Corn, Tomato and Avocado Salad

Even though it is only the middle of May, it feels like summer has arrived. We are having amazing weather right now, and eating dinner outside is a great way to end the day.

I have started to make more salads, and this one was a hit. It was also a quick and tasty way to use some of the cherry tomatoes and the half avocado I had.

In a large bowl, combine:

2 cups frozen corn, defrosted
1 cup halved cherry tomatoes
2 green onions, thinly sliced


1/2 avocado, diced
1/4 teaspoon ground cumin
pinch of chipotle chili powder
salt and pepper to taste

Dress the salad by adding fresh lime juice and avocado oil to taste. I went light on the oil, just enough to coat everything lightly.

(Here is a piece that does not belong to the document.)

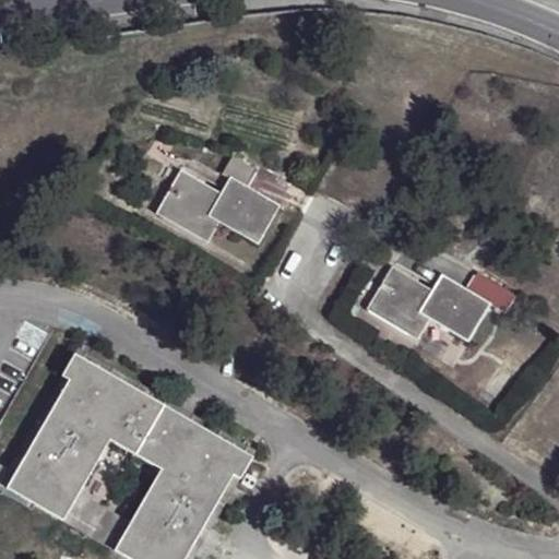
[(228,178),(244,188),(253,170),(230,156),(218,175),(227,179),(228,178)]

Serve right away, at room temperature, or chill and serve later.

  • The amounts in a salad like this depend on you...which vegetable you like most, or which one you have more of.
  • As soon as corn on the cob is in season, grill some and cut the kernels off the cob and use in the salad instead of frozen corn. This will add a lovely smoky sweet flavour.
  • The tomatoes I was using were a mixture of colours, red, yellow and green.
  • If the other family members didn't dislike cilantro so much I would have chopped some and added it. Fresh chives or chopped fresh parsley would brighten the salad up if you have some.
  • Add chopped cooked chicken to the salad, omit the avocado. Cut an avocado in half, carefully remove the pit and then stuff the cavity with the salad for a light lunch. Cooked shrimp or lobster meat can also be used this way.
  • The salad can be used as a salsa to accompany grilled fish. It can also be used in tacos or wraps (which is what I did, together with the leftover flank steak).
  • To turn this into a salad entree, add black beans, diced red pepper, leftover meat such as chicken, pork or beef and some cheese. Add a warm tortilla or crusty bread and you have a quick and easy lunch or dinner.